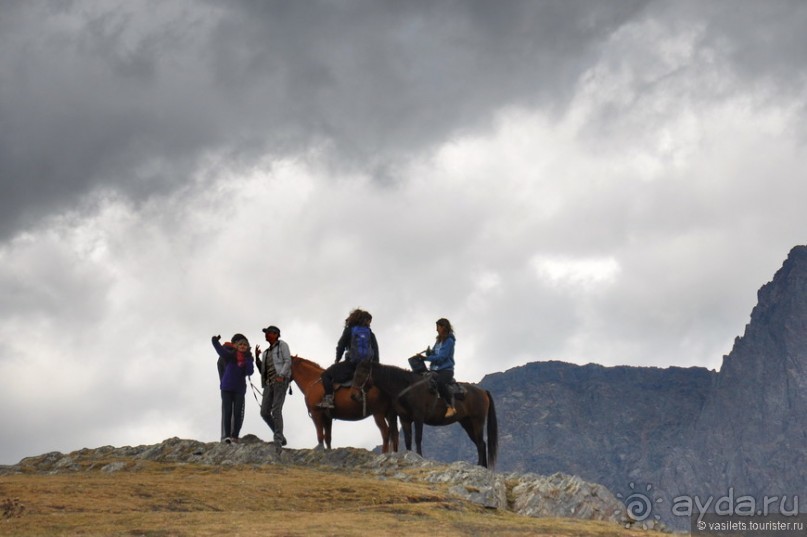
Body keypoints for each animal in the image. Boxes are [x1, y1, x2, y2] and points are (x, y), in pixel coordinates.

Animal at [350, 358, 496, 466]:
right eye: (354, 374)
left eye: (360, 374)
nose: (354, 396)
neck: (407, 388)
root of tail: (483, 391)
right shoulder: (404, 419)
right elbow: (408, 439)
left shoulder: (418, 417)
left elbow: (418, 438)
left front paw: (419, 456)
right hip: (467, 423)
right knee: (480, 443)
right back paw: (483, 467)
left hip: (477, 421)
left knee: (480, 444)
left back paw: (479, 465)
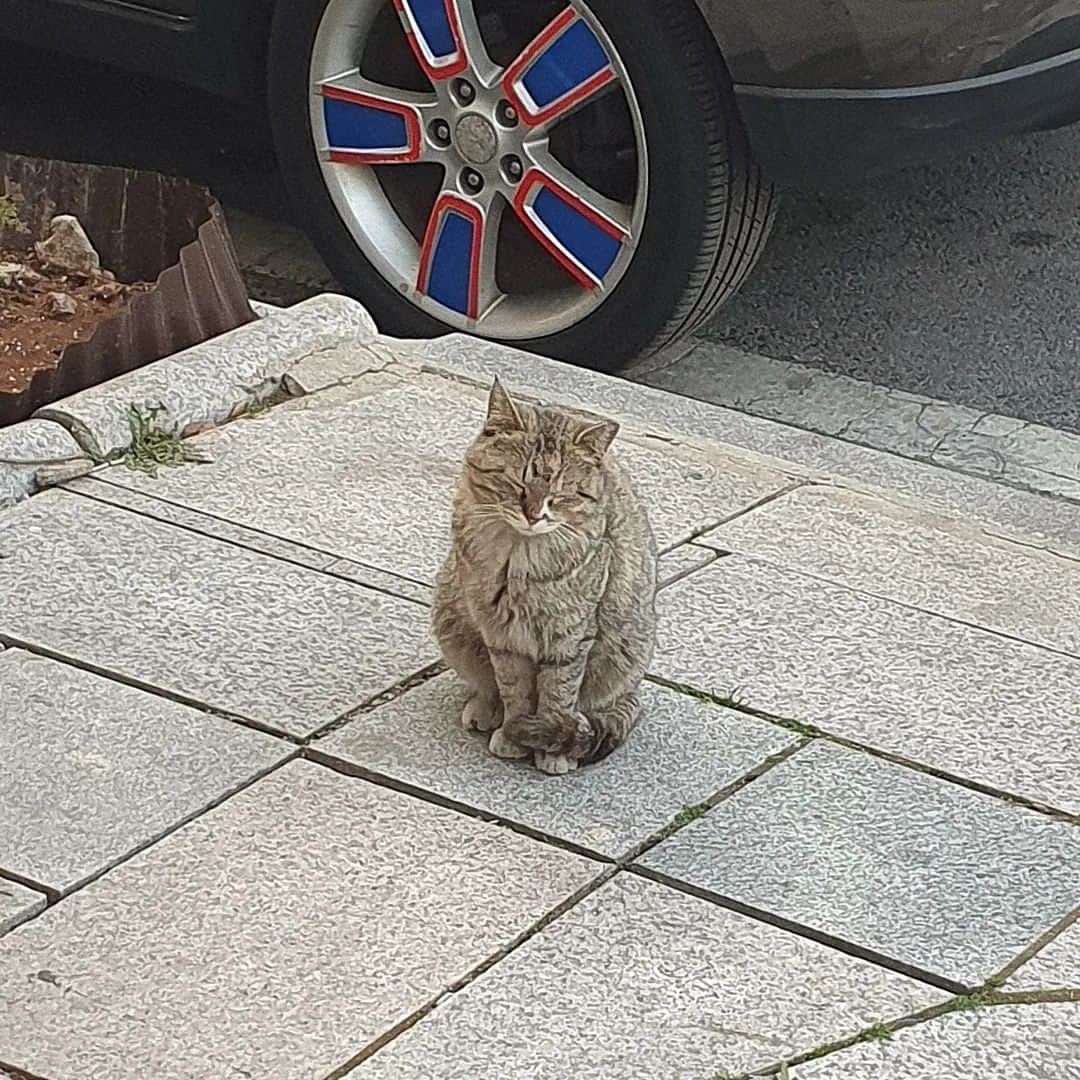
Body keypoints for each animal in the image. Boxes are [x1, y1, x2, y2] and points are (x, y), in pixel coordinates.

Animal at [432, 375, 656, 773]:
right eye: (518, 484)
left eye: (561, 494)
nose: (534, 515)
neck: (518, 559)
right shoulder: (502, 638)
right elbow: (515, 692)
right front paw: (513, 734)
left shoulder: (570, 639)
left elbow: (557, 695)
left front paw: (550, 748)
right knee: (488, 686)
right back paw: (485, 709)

········

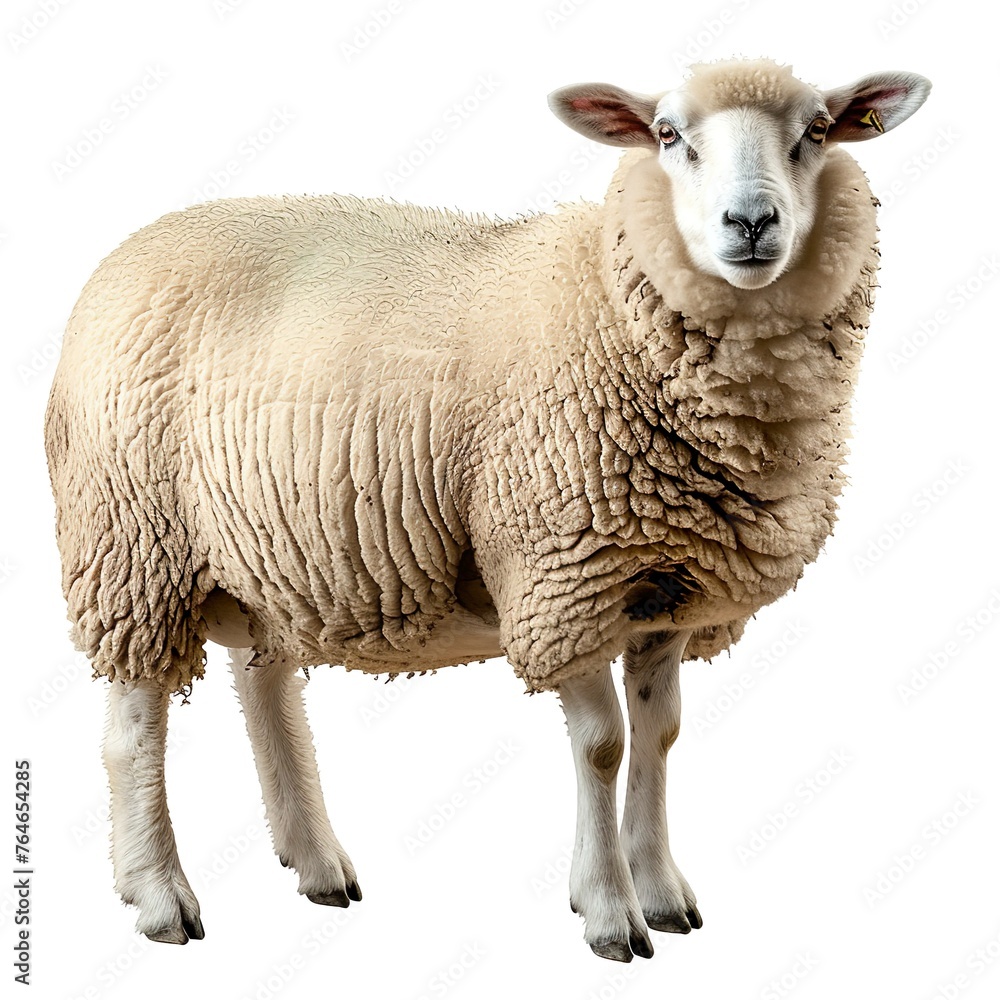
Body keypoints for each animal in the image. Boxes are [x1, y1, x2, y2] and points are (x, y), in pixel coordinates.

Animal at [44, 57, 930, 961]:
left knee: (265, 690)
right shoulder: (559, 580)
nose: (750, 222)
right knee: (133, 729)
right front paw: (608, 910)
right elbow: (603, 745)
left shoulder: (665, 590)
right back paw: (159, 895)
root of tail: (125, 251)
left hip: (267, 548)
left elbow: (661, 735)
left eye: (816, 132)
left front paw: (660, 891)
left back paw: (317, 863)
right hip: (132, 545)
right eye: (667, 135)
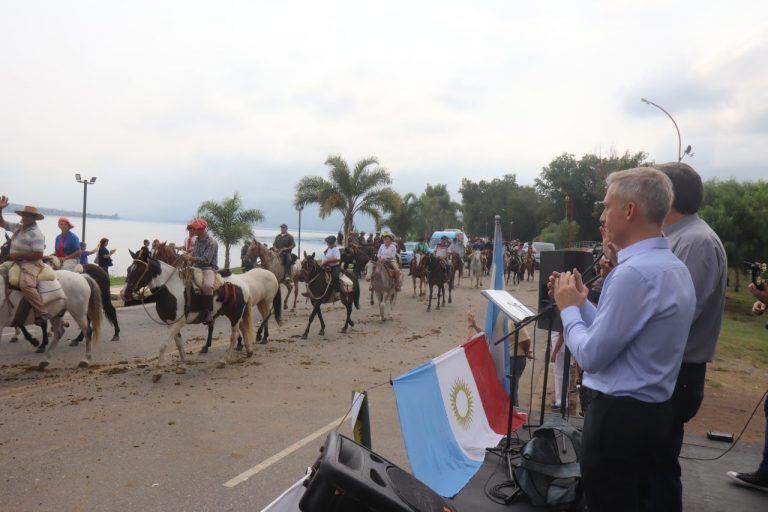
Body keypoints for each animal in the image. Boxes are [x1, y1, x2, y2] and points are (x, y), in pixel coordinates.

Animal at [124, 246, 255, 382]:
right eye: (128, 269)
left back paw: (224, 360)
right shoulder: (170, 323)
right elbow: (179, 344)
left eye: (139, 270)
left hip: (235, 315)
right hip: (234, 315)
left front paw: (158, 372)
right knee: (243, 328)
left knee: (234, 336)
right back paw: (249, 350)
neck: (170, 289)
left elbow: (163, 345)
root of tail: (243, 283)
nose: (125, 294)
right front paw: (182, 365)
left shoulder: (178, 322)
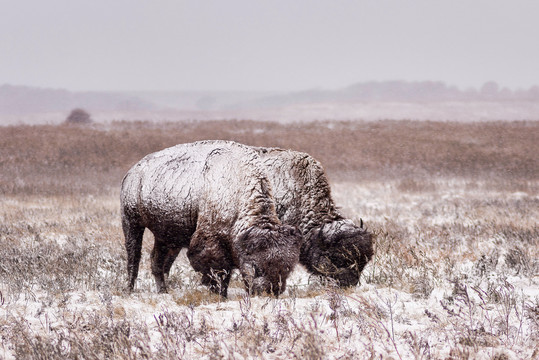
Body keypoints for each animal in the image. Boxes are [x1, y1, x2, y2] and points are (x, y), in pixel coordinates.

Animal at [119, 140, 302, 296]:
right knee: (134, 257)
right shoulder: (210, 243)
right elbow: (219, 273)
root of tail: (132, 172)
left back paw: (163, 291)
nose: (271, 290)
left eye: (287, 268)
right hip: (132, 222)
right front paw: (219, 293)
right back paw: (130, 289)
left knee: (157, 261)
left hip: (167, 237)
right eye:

········

*Requirement*.
Return every line holding the word "back" from the records.

*Task output*.
right back paw: (483, 467)
left back paw: (479, 465)
right back paw: (485, 709)
right back paw: (159, 895)
left back paw: (317, 863)
left back paw: (224, 360)
right back paw: (249, 350)
left back paw: (163, 291)
right back paw: (130, 289)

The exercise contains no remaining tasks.